Description
- UFO’s 13th studio album, 1992’s ‘High Stakes & Dangerous Men’, their first record in ten years to feature bassist and founder member Pete Way.
- “An album of surprisingly tough leather rock ‘n’ roll”. Kerrang!
Fronted by Phil Mogg, the only band member to feature in every line-up of UFO’s 50 plus year career, the line-up was completed by guitarist Laurence Archer (Grand Slam/Wild Horses/Lautrec) and drummer Clive Edwards (Uli Jon Roth/Wild Horses/Bernie Marsden). Although this was the sole UFO album that the guitarist and drummer would appear on, Archer and Edwards had the musical chops and rock pedigree.

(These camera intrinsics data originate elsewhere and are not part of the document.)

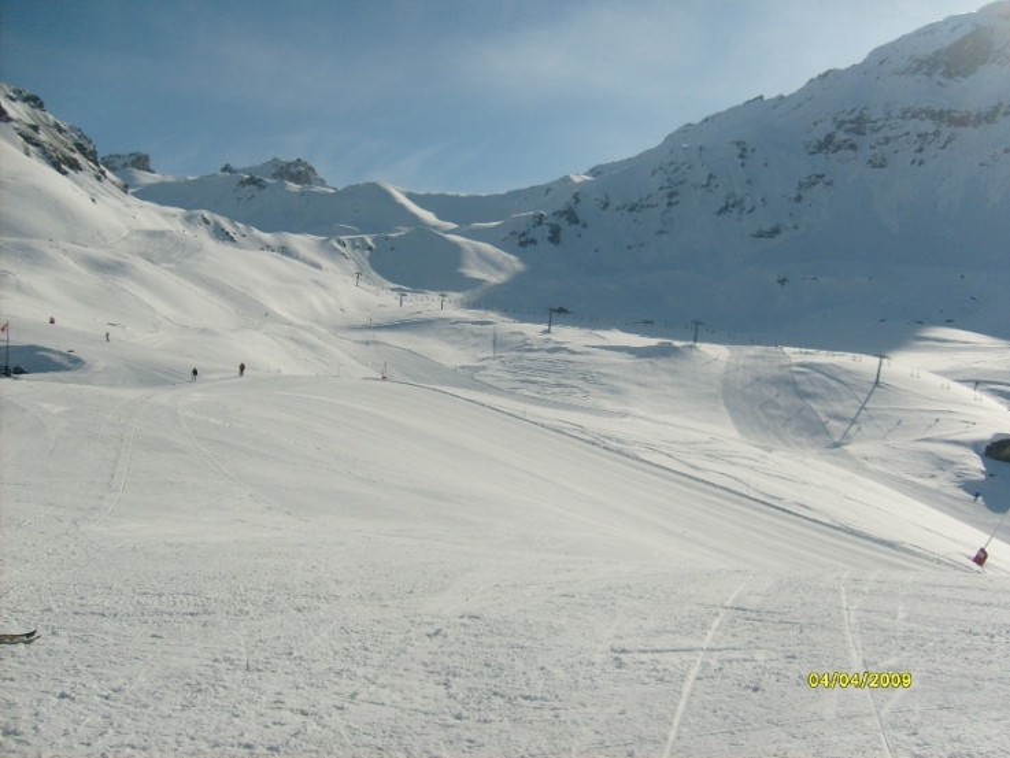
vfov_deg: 40.7
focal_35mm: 35
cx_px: 505
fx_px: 1021
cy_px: 379
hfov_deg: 52.6
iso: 80
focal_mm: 5.8
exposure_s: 1/750
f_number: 7.1
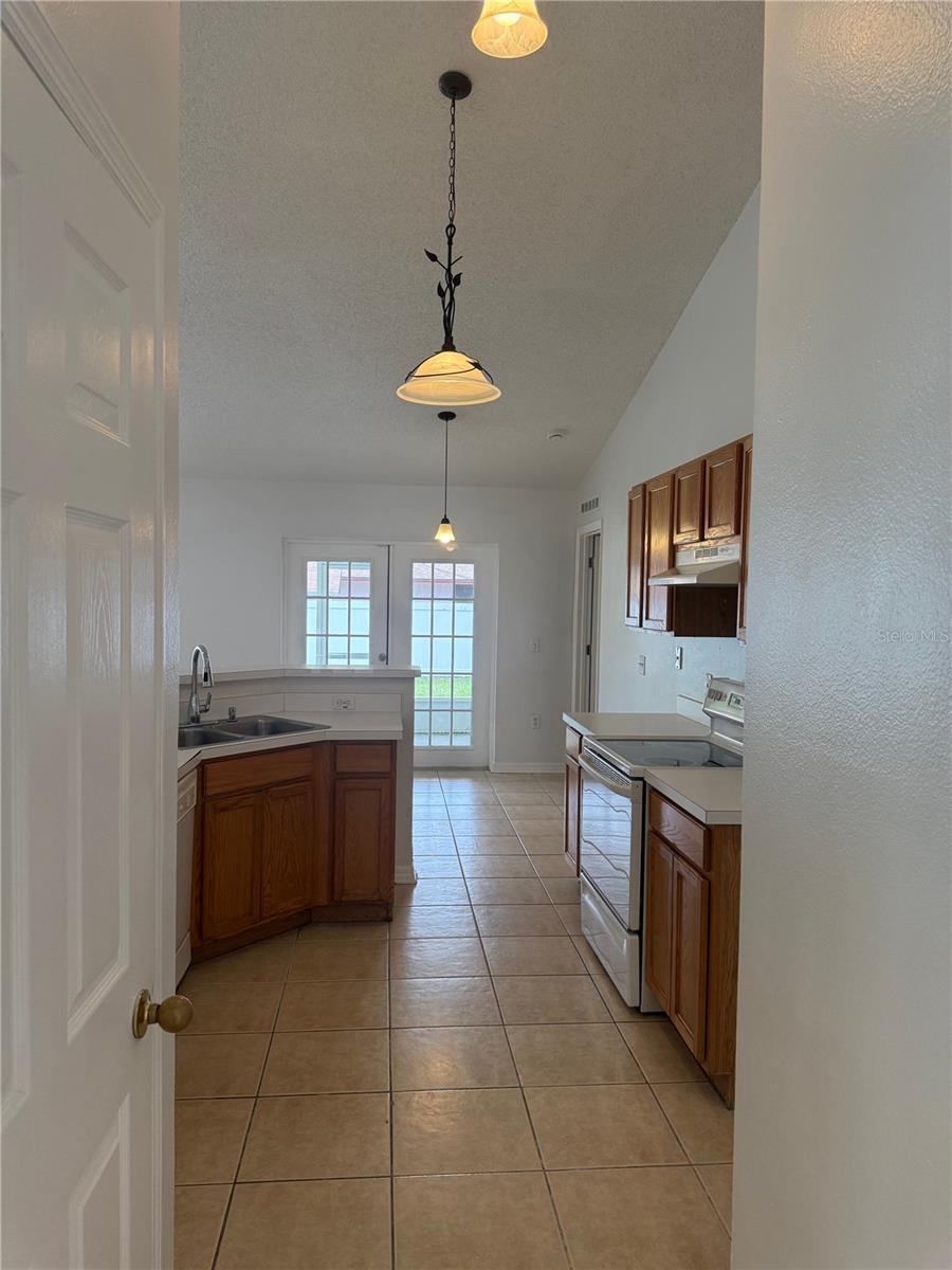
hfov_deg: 56.8
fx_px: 880
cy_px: 635
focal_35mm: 24
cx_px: 476
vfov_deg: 71.6
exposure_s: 1/237
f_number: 1.78
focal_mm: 6.76
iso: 200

Among the 12 original songs, the Metal Forces’ review trumpeted: “The forceful ‘Primed For One’ continues the class, while ‘She’s The One’, first single ‘One Of Those Nights’ and ‘Don’t Want To Lose You’ all show they’ve not lost the knack of penning a classy yet commercial rock song”.
As Pete Way proudly announced at the time: “With UFO, whether we were good or bad, it was the attitude that was right and that is the most important thing... We had to wait to get the right guitarist and now everything is right again. This is certainly no revival band in it for the money.”
According to Metal Hammer in 1992, “UFO were always famous for their ‘raw’ sound, as demonstrated best on possibly the most influential live rock album of all time, ‘Strangers In The Night’.”
UFO’s first, pre-Michael Schenker line-up had seen a level popularity to rival Beatlemania in Japan in the early 70s, so it made perfect sense to record their third live album, ‘Lights Out In Tokyo’, on the tour to support ‘High Stakes & Dangerous Men’. Recorded on 20th June 1992 at Club Citta in Tokyo, and airing a healthy selection from their latest opus with ‘Running Up The Highway’, ‘Borderline’, ‘She's The One’, ‘Back Door Man’ and ‘One Of Those Nights’, the set inevitably includes a host of classics including ‘Lights Out’, ‘Rock Bottom’ and ‘Doctor Doctor’ concluding with ‘Shoot Shoot’ (originally from UFO’s ‘Force It’ LP) and finishing off with the Eddie Cochran classic, ‘C’mon Everybody’.